- **DOCUMENT PASSAGE**:
********************

Psychogonia (2014) for baritone and 9 instruments, excerpt

Scoring: Oboe, Clarinet, Alto-Saxophone, Harp, Piano, 2 Violins, Viola, Violoncello, Baritone

Matthew Sheppard, Conductor
Eui-gun Lee, Bariton
Dong-Seok Yu, Oboe
Jiyeon Choi, Clarinet
Andrew Somerville, Alto Saxophone
Molly O'Roarke, Harp
Tomoko Ono, Piano
Chukyung Park, Violin 1
Hyein Lee, Violin 2
Jing Chen, Viola
Hyeju Song, Violoncello
Smith Recital Hall, October 2014

Duration: ca. 10.5 min.


Four is the Chaos
the ominous darkness of nature's secret
the amniotic fluid of the primordial womb
It is sinister innocence!
the pure state of slavery, severance, of imperfection
longing for redemption, union, and fulfillment

Three is the triplex nomine;
"animalis", "vegetabilis", "mineralis"
a blemished trinity
full of instinct, desire, and invasion
towards one the hermaphroditus

Two is King and Queen, (Solis et Lunae)

********************

- **EXERCISE AIM**: Could you copy the Psychogonia page word for word, starting at "the pure state" and ending with "(Solis et Lunae)", including both?

********************

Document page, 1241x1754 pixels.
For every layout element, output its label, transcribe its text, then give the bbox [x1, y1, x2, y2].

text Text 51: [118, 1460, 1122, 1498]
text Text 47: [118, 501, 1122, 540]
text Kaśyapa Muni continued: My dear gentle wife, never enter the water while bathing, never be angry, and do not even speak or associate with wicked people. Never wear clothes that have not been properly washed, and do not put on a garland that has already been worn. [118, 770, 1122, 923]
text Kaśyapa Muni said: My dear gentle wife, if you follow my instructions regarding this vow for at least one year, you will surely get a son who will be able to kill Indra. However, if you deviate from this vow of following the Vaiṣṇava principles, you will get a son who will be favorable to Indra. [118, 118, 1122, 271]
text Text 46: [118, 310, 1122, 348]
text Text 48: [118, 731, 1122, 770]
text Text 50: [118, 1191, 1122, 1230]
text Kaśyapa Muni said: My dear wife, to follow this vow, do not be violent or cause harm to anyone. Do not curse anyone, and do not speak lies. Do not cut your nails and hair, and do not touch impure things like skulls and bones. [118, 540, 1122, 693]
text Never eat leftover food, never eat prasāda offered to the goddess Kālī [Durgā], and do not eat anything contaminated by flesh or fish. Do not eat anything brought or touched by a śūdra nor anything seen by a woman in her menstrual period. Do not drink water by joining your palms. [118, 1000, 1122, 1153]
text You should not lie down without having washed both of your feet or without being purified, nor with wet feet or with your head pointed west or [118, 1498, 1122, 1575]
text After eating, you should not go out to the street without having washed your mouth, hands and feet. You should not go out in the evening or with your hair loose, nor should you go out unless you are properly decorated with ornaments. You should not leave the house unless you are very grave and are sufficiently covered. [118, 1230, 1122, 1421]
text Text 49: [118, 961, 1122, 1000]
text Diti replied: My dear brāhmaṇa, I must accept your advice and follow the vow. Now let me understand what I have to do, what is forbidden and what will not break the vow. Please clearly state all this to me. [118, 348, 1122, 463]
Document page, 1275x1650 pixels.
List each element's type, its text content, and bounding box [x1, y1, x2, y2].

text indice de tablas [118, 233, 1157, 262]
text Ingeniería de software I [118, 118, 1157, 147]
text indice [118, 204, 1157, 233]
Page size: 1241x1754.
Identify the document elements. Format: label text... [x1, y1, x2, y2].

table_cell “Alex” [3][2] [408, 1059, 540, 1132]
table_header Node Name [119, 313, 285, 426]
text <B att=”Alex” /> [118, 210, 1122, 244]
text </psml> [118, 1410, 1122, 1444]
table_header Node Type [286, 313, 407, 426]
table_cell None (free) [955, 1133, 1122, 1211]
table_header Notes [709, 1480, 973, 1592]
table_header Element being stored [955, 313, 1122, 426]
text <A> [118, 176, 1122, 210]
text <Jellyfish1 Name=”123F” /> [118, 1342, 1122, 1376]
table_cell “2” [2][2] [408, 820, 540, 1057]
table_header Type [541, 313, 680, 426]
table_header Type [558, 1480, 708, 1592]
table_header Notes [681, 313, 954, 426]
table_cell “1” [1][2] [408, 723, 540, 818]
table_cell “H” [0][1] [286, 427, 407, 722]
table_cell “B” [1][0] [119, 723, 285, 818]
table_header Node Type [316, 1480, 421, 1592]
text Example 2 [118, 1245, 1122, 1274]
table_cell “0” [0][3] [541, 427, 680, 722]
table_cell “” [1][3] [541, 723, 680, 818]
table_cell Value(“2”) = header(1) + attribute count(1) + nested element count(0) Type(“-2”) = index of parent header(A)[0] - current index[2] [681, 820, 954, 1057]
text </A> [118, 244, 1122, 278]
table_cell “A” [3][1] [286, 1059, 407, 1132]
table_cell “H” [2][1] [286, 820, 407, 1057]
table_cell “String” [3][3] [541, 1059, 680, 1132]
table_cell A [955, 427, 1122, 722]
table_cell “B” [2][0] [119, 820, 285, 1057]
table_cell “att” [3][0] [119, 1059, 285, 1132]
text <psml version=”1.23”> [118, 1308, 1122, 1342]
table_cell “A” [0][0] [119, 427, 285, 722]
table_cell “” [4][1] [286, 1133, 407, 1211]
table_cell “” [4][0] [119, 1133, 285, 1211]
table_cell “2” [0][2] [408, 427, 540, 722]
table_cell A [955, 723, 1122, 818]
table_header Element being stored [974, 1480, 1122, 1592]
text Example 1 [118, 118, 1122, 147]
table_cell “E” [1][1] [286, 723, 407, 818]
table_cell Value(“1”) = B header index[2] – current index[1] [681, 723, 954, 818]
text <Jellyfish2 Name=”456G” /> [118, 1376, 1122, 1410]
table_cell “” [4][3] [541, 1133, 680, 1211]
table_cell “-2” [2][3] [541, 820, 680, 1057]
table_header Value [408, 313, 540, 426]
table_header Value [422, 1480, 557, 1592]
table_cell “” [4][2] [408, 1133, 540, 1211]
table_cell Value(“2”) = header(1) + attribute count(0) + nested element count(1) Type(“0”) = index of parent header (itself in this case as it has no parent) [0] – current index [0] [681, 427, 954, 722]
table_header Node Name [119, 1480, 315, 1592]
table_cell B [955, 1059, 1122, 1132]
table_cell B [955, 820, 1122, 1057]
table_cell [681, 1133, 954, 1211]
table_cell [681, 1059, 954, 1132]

********************

- **CORRECT ANSWER**:
the pure state of slavery, severance, of imperfection
longing for redemption, union, and fulfillment

Three is the triplex nomine;
"animalis", "vegetabilis", "mineralis"
a blemished trinity
full of instinct, desire, and invasion
towards one the hermaphroditus

Two is King and Queen, (Solis et Lunae)